#### Problem:
An exact copy of the entries below is needed, with every picture left out.

#### Transcribed page contents:

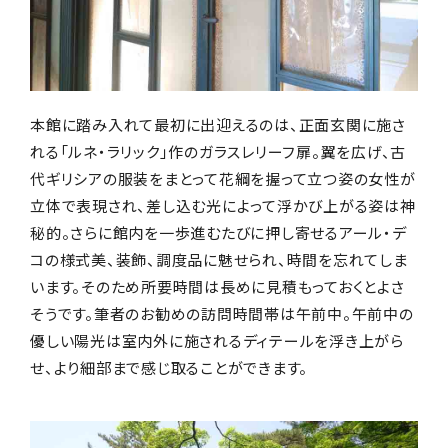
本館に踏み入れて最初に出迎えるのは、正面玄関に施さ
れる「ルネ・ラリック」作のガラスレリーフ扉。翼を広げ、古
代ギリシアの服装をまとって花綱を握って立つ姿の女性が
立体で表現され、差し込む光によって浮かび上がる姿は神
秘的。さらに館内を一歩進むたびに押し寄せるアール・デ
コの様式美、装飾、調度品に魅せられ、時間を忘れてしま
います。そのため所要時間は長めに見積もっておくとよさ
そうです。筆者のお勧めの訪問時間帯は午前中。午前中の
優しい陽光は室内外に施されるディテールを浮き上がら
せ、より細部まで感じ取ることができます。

#### Your response:
本館に踏み入れて最初に出迎えるのは、正面玄関に施さ
れる「ルネ・ラリック」作のガラスレリーフ扉。翼を広げ、古
代ギリシアの服装をまとって花綱を握って立つ姿の女性が
立体で表現され、差し込む光によって浮かび上がる姿は神
秘的。さらに館内を一歩進むたびに押し寄せるアール・デ
コの様式美、装飾、調度品に魅せられ、時間を忘れてしま
います。そのため所要時間は長めに見積もっておくとよさ
そうです。筆者のお勧めの訪問時間帯は午前中。午前中の
優しい陽光は室内外に施されるディテールを浮き上がら
せ、より細部まで感じ取ることができます。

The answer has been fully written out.